Usefulness of four different Echinococcus granulosus recombinant antigens for serodiagnosis of unilocular hydatid disease (UHD) and postsurgical follow-up of patients treated for UHD

Abstract

Four different recombinant antigens derived from Echinococcus granulosus, designated B1t, B2t, E14t, and C317, were tested with enzyme-linked immunosorbent assays (ELISAs) for the detection of specific immunoglobulin G (IgG) in patients with unilocular hydatid disease (UHD). The results were compared to those obtained with hydatid fluid and were subjected to receiver operator characteristic analysis. The diagnostic performance of the above-listed proteins was defined with respect to their specificity, sensitivity, and predictive values (PV); the influence of cyst location; and usefulness in the follow-up of surgical treatment for UHD and in the determination of whether or not patients have been surgically cured of UHD. The best diagnostic results were obtained with the anti-B2t IgG ELISA, with 91.2% sensitivity, 93% specificity, and high positive and negative PV (89.4 and 94.2, respectively). In addition, this diagnostic tool proved to be useful for the follow-up of surgically treated UHD patients. The anti-B2t IgG ELISA may find an application in the serodiagnosis of UHD in clinical laboratories.

FIG. 1.

Recombinant proteins B1t and B2t. (a) The coding regions of these proteins were obtained by RT-PCR of E. granulosus cDNA. Primers were based on the nucleotide sequences from antigens B1 and B2 available in GenBank (accession no. AF143813 and U15001, respectively) to amplify the sequence encoding the C-terminal portion of antigens B1 and B2 (white boxes) but not the coding region for the putative signal peptides from both sequences (black boxes).

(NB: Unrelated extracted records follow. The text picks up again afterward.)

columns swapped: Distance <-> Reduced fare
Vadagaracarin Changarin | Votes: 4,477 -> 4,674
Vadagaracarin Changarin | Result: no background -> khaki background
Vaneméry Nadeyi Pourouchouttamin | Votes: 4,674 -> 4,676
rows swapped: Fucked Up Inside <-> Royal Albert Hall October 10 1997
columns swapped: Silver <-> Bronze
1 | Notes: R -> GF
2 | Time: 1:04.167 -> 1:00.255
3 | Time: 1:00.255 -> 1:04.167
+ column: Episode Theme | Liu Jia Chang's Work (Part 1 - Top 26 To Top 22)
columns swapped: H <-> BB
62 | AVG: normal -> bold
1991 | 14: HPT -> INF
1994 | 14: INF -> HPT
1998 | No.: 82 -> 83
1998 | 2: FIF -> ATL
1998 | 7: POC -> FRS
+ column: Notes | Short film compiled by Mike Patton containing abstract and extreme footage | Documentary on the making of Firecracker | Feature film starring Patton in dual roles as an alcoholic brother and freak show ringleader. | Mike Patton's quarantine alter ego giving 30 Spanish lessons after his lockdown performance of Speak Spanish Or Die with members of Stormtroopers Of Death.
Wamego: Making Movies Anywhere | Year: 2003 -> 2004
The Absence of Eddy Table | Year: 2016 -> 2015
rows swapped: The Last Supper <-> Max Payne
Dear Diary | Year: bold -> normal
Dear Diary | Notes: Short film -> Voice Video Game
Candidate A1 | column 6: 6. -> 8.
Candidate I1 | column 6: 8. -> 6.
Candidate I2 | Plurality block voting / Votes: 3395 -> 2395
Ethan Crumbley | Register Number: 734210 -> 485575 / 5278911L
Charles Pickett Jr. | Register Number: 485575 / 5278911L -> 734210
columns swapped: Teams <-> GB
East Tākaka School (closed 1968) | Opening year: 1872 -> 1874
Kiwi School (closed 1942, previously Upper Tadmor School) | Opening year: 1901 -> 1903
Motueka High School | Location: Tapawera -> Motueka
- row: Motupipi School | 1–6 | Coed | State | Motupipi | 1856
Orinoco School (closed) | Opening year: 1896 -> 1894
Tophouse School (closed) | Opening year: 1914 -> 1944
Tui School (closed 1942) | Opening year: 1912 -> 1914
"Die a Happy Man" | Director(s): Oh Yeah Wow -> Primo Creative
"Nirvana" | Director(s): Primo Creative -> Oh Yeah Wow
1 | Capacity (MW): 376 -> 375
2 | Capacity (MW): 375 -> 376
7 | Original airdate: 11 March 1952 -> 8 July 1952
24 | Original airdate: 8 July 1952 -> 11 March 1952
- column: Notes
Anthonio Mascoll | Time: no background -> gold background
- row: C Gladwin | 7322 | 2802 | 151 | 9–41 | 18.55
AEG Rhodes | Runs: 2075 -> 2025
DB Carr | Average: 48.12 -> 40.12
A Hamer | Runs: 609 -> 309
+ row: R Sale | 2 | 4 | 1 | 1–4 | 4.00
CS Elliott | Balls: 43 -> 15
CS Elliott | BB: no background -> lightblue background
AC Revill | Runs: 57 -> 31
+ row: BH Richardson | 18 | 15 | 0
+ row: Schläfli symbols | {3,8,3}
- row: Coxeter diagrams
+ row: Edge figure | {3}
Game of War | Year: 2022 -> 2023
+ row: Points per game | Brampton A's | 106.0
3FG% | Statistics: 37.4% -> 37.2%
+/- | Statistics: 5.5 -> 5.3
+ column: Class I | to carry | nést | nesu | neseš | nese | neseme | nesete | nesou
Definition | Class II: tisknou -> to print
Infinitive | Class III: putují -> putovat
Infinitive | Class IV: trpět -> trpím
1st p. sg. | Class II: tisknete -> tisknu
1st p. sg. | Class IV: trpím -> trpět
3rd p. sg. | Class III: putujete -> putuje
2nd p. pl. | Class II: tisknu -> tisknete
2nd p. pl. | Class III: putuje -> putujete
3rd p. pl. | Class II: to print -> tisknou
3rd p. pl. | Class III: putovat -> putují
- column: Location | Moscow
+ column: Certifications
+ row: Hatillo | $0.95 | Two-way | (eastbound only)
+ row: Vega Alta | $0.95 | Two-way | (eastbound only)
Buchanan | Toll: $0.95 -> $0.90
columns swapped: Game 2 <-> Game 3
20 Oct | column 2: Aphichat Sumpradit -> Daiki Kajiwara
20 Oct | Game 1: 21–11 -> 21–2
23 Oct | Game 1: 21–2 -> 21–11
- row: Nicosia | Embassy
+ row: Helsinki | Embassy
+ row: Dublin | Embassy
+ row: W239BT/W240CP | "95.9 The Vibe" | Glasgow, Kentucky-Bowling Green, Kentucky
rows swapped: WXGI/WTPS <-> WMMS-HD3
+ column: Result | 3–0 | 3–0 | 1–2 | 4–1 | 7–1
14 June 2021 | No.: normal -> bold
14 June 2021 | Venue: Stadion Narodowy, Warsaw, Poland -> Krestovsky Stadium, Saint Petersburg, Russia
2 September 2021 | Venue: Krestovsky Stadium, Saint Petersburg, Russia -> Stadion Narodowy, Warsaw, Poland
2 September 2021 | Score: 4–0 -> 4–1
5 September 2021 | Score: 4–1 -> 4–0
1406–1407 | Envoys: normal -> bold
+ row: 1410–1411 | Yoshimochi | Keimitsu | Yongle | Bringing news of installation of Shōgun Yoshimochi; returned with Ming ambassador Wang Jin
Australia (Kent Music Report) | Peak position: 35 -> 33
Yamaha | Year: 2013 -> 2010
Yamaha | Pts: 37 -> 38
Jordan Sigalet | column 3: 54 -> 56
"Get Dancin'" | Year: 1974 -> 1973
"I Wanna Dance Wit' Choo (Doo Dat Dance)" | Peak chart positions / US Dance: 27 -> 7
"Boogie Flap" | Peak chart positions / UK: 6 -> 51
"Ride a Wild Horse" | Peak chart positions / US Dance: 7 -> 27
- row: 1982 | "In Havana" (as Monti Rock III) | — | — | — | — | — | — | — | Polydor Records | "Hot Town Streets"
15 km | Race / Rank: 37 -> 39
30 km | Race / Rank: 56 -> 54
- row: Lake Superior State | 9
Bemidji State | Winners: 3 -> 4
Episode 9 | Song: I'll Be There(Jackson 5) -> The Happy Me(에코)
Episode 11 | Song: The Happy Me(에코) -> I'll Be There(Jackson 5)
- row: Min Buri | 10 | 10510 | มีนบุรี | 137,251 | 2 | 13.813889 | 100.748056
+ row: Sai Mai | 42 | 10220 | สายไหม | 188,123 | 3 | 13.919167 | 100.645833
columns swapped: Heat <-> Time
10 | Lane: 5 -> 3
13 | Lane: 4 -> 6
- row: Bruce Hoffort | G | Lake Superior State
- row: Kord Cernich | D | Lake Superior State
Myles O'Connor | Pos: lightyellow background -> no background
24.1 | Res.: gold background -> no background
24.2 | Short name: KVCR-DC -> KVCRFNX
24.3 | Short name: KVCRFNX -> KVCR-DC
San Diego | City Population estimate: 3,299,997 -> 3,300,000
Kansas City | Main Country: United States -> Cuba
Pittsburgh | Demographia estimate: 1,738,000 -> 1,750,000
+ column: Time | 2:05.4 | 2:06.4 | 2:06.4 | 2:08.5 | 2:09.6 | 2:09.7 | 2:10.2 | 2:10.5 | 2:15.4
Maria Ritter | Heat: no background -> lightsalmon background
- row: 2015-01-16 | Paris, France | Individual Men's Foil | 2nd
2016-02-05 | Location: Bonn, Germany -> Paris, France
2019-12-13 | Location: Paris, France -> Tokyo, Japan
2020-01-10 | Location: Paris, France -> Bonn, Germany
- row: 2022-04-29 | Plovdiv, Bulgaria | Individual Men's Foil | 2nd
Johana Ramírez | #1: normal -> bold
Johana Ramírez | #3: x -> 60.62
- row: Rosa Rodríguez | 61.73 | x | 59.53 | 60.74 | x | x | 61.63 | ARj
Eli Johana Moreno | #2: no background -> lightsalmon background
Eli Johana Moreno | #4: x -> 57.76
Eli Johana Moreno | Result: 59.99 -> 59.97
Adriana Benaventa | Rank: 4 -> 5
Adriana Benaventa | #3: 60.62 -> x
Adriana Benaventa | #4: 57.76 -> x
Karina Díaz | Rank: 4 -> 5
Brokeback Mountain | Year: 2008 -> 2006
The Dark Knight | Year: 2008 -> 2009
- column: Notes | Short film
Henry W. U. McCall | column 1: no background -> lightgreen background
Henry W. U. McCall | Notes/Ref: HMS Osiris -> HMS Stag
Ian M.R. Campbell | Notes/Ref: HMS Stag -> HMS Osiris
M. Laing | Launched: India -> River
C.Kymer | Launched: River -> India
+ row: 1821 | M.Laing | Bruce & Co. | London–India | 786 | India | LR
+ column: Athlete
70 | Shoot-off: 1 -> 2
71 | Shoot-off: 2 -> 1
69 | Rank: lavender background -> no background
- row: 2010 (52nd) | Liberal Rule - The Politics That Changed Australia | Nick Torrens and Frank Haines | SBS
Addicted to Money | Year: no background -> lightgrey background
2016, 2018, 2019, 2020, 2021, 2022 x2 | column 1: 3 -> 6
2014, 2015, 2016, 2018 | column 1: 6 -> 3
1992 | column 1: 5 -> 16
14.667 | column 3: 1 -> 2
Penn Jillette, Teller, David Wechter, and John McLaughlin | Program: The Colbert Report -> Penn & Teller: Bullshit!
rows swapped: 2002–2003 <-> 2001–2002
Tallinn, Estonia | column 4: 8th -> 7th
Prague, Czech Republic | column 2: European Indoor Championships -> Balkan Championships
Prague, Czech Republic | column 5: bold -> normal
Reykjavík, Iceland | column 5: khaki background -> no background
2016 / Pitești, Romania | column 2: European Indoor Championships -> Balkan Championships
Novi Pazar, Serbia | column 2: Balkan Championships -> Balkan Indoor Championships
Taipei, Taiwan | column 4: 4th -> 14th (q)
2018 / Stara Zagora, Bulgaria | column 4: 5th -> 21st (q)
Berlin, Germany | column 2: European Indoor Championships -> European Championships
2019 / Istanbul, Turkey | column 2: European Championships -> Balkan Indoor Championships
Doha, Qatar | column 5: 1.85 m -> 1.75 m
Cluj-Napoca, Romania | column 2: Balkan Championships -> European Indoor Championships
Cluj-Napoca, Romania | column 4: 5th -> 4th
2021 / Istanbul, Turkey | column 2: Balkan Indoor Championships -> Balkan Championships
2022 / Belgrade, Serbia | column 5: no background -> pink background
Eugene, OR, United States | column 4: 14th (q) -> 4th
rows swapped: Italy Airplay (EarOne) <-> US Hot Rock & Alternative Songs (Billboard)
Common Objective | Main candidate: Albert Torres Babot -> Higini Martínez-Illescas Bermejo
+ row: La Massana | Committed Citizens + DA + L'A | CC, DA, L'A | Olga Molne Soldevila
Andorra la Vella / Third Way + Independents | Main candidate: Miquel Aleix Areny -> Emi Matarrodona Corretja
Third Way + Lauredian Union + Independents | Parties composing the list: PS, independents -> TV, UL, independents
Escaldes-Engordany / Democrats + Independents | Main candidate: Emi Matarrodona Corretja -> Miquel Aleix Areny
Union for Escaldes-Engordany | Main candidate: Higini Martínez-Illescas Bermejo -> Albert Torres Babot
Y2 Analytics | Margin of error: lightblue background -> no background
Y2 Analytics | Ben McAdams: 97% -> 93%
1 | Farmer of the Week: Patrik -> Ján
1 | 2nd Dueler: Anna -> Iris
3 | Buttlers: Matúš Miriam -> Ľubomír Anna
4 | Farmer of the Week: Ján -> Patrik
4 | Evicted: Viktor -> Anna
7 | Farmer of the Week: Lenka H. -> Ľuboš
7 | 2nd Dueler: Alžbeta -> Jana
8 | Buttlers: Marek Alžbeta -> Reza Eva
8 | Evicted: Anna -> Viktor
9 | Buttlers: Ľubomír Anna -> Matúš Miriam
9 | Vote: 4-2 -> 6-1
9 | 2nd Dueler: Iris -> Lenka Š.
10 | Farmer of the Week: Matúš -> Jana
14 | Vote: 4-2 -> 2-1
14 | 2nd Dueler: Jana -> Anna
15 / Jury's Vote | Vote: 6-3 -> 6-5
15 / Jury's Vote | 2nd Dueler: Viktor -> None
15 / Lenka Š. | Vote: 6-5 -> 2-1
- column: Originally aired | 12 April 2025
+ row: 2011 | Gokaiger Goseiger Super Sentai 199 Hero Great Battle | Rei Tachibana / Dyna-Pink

Numbers indicate amino acid positions. (b) The resulting RT-PCR products encoding the proteins B1t and B2t were subcloned in the pGEX-4T1 vector and expressed in E. coli BL21 CodonPlus RIL cells. (c) The purified proteins after thrombin cleavage are shown in a 15% acrylamide Coomassie blue-stained gel. Lane 1, molecular mass markers; lane 2, B1t protein; and lane 3, B2t protein. Relative molecular masses are shown to the left of the gel.

FIG. 2.

Comparative analysis between the diagnostic performances of B1t and B2t recombinant proteins in IgG ELISA with a panel of defined sera. (a) The number of positive and negative (+/−) sera against B1t or B2t antigen. (b) ROC curves used to determine AUC and cutoff values for the B1t and B2t antigens. (c) The calculated AUCs ± standard errors (se), confidence intervals (CI), cutoffs, sensitivity, and specificity for each antigen are shown.

FIG. 3.

Applicability of B2t, E14t, and C317 recombinant proteins for the diagnosis of UHD by IgG ELISA compared to that of HF with a panel of defined sera. (a) Number of positive and negative (+/−) sera against HF, B2t, E14t, and C317 antigens. (b) ROC curves used to determine AUC and cutoff values for the HF, B2t, E14t, and C317 antigens. (c) The calculated AUCs ± standard errors (se), confidence intervals (CI), cutoffs, sensitivity, and specificity for each antigen are shown. Positive and negative predictive values (PPV and NPV, respectively) also are shown.

FIG. 4.

Influence of cyst location on the diagnostic performance of HF, B2t, E14t, and C317 antigens by IgG ELISA with a panel of defined sera. (a) Number of positive and negative (+/−) sera against HF, B2t, E14t, and C317 antigens. (b) ROC curves used to determine AUC and cutoff values for the HF, B2t, E14t, and C317 antigens in the detection of liver (dashed lines) or lung (black lines) cysts. (c) The calculated AUCs ± standard errors (se), confidence intervals (CI), and statistical significances (P) are shown. Differences are considered statistically significant for P values of <0.05.

FIG. 5.

Comparative performance of HF and B2t antigens in IgG ELISA for the follow-up of the treatment of UHD and for determining whether the patients are cured of UHD. (a) Time intervals after surgery, number of sera for each time interval, and number of positive and negative (+/−) sera against the HF and B2t antigens at each time interval. (b) Percentage of positive sera against HF (dotted line) and B2t (black line) antigens at each time interval after surgery. m, months; y, years.